Позади церкви, опускаясь к реке, зеленело кладбище, утыканное широкими крестами. Многие из крестов, расписанные желтыми и красными узорами, стояли нарядные, как бояре. По валу росли раскидистые старые ветлы, уже обдутые осенними ветрами. Вокруг валялись их хрупкие ветки, обломанные непогодой. И от иных тянулись в землю белые корни, а вверх поднимались нежные стебельки ростков. Так и народ рязанский, сорванный с высоких вершин, снова укоренится и поднимется.
Внизу текла заросшая лозняком привольная, тихая Цна. Стлались обмороженные луга, и лугами мчался в алом кожухе всадник вдаль, к Москве.
Олег смотрел, как, обогнув кладбище, Цна мирно втекает в широкое голубое течение Оки. Он поднял веточку ветлы и, разламывая ее в пальцах, пошел к церкви. У ограды встретил попа.
Поп еще издали благословлял князя и кланялся ласково.
– Вот, отче, – сказал Олег, – ракиту ветер сломил. Где ни падает, ростки дает, не гибнет. Таковы и мы.
– Древо сие у нас ветлой именуется. Негибко оно, потому и ломится.
И снова, отводя в сторону ласковые глаза, благословил князя.
Олег никогда не узнал, что всадник, мчавшийся по лугам к Москве, вез от попа письмо к Дмитрию, и поп в том письме писал:
"Рязанцы люди суровые, свирепые, высокоумные, гордые, чаятельные, вознесшись умом и возгордившись величием, помыслили в высокоумии своем, полуумные людища, как чудища. И господь низложил гордых: в злой сече рязанцы пали аки снопы, аки свиньи закланы быша, а сам князь Олег едва спасся бегством с небольшою дружиной и семейством. Ныне на твоем, государь, погосте, что на Цне-реке, в моем худом домишке таятся: тако разумеют, что отныне от супостата единственно твоя земля твердо стоит".
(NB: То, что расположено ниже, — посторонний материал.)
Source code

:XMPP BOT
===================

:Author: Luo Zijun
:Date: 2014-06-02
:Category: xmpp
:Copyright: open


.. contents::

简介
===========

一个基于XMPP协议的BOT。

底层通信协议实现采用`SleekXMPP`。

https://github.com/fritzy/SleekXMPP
Федор потянул за рукав Олега:
– Вон, отче, который двоих татар полонил!
Олег увидел высокого бледного человека с черной курчавой бородой, со щекой, залепленной зеленой жвачкой.
– Кто ты, человек?
Кирилл поклонился князю.
– За Рязань пострадал, княже.
– Сам-то рязан ли?
– Пришел было, да не судил бог рязаном стать.
– Отколь?
– С Москвы.
– А чего?
– Мало ль к тебе с Москвы сходят.
– И ты с тем же?
– И я.
– Он, отче, по-грецки разумеет, – встрял в разговор Федор.
– Отколь?
– Случилось в Цареграде жить.
– С чем?
– Каменных дел мастером.
Олегово лицо посветлело.
– Добро. Нужен мне будешь.
– Рад бы.
– Дело-то хорошо знаешь?
– На Москве башню клал, похваляли.
– А чего ж ушел?
– Награду не вынес.
– То твое дело. Не я взыщу.
– Благодарствую, княже.
– Ставил я Рязань крепкую. Сожгли. Поставил крепче того – дубовую.
Сожгли. Пойдешь со мной, каменную станем ставить.
– Поставим, княже.
– А как же ты в лихе таком татар пленил?
– Не дивно, ежели сами в руки пали.
– Не видал таких, чтобы сами. Воины?
– Мамаевы люди. Один писец, другой ключник.
– Дивно вдвое.
– Оба русскую речь разумеют, а писец и в грецкой грамоте горазд.
– Уж не волхв ли ты?
– Не бывал.
– Ну, смотри! Я те покличу.
– Благодарствую, княже.
Когда Олег ушел в поповы хоромы, Кирилл спустился с погоста, пошел в слободу. Там все избы были густо заселены рязанскими беглецами.
На белом камне сидела девушка, глядя на запад, и тихонько выла.
Старуха, скрюченная, темная, вышла из избы и подняла к Кириллу лицо, прикрытое, словно голубиными крыльями, прядями седых волос.
– Там, баушка, дева плачет. Не слыхала, о чем?
– То, сыне, внучка. Из Курчавы она. Наши ее у татар отбили. Куда ей деться? Приклонилась ко мне. А я ей рада. Пущай живет. Все убивается.
Пойду угомоню.
Тяжело неся свое иссохшее тело, старуха пошла к одинокой внучке, и Кирилл ни спеша присоединился к ним. Он сел невдалеке, не мешаясь в тихую старушечью речь:
– Ну, полно, Вольга. Полно, Вольгушка. Оставь слез к старости. Скудна старость, коль слез не сбережешь про черный день.